In some implementations, a computing system is provided that includes at least one processor, at least one memory, and one or more programs stored in the at least one memory, wherein the programs include instructions, which when executed by the at least one processor cause the computing system to receive seismic data corresponding to a region of interest. The programs may further include instructions to cause the computing system to generate one or more PP gathers and one or more PS gathers based on the seismic data. The programs may further include instructions to cause the computing system to determine a relative shift in depth between at least a PP event in the one or more PP gathers and at least a PS event in the one or more PS gathers. The programs may further include instructions to cause the computing system to perform a joint tomography based at least in part on the PP event, the PS event, and the determined relative shift.

In some implementations, a computer readable storage medium is provided, which has stored therein one or more programs, the one or more programs including instructions, which when executed by a processor, cause the processor to receive seismic data corresponding to a region of interest. The programs may further include instructions, which cause the processor to generate one or more PP gathers and one or more PS gathers based on the seismic data. The programs may further include instructions, which cause the processor to determine a relative shift in depth between at least a PP event in the one or more PP gathers and at least a PS event in the one or more PS gathers.
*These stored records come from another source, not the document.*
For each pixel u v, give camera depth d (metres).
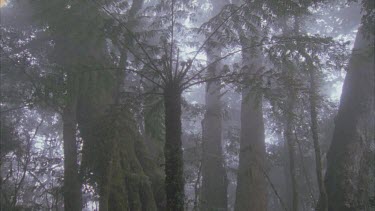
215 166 14.43
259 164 13.20
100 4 8.27
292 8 7.64
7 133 13.84
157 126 8.54
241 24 7.95
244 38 7.80
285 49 7.54
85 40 9.31
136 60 8.30
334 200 11.79
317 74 10.27
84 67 8.14
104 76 8.54
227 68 7.97
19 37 12.67
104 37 8.46
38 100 11.51
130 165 10.76
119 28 7.90
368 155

The programs may further include instructions, which cause the processor to perform a joint tomography based at least in part on the PP event, the PS event, and the determined relative shift.

Computing Systems

Implementations of various technologies described herein may be operational with numerous general purpose or special purpose computing system environments or configurations. Examples of well known computing systems, environments, and/or configurations that may be suitable for use with the various technologies described herein include, but are not limited to, personal computers, server computers, hand-held or laptop devices, multiprocessor systems, microprocessor-based systems, set top boxes, programmable consumer electronics, network PCs, minicomputers, mainframe computers, smartphones, smartwatches, personal wearable computing systems networked with other computing systems, tablet computers, and distributed computing environments that include any of the above systems or devices, and the like.
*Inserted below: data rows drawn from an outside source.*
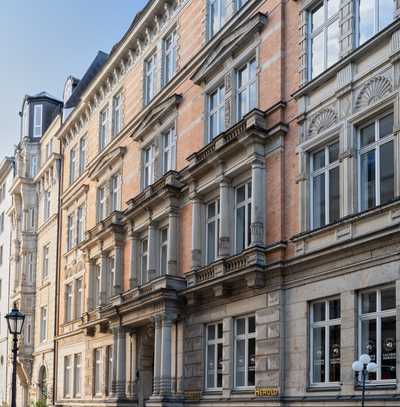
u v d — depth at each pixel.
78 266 36.72
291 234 18.66
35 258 47.03
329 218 17.67
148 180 28.66
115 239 29.69
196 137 24.30
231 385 20.44
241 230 21.22
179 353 23.17
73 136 40.47
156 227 26.42
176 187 24.50
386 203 15.19
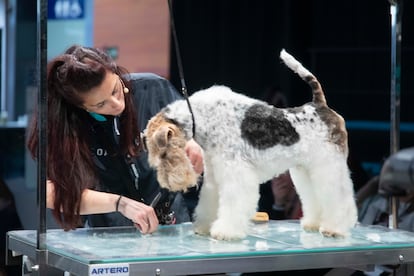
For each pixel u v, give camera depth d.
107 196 1.94
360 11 3.92
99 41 4.12
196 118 1.82
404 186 3.00
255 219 2.19
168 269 1.60
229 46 4.26
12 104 4.41
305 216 2.05
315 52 4.07
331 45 4.02
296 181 2.01
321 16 4.04
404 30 3.82
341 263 1.79
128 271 1.56
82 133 2.00
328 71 4.04
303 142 1.87
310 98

The various technologies described herein may be implemented in the general context of computer-executable instructions, such as program modules, being executed by a computer. Generally, program modules include routines, programs, objects, components, data structures, etc., that performs particular tasks or implement particular abstract data types. While program modules may execute on a single computing system, it should be appreciated that, in some implementations, program modules may be implemented on separate computing systems or devices adapted to communicate with one another. A program module may also be some combination of hardware and software where particular tasks performed by the program module may be done either through hardware, software, or both.

The various technologies described herein may also be implemented in distributed computing environments where tasks are performed by remote processing devices that are linked through a communications network, e.g., by hardwired links, wireless links, or combinations thereof. The distributed computing environments may span multiple continents and multiple vessels, ships or boats. In a distributed computing environment, program modules may be located in both local and remote computer storage media including memory storage devices.

FIG. 10 illustrates a schematic diagram of a computing system 1000 in which the various technologies described herein may be incorporated and practiced. Although the computing system 1000 may be a conventional desktop or a server computer, as described above, other computer system configurations may be used.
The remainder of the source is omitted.